═════ EXERCISE MATERIALS ═════

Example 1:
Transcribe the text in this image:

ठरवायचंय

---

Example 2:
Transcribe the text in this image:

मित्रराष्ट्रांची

═════

▶ [TASK GOAL] Output the lines above as a JSON list of strings, with one string for each line and no blank lines.

▶ [FINISHED EXERCISE]
[
  "Example 1:",
  "Transcribe the text in this image:",
  "ठरवायचंय",
  "---",
  "Example 2:",
  "Transcribe the text in this image:",
  "मित्रराष्ट्रांची"
]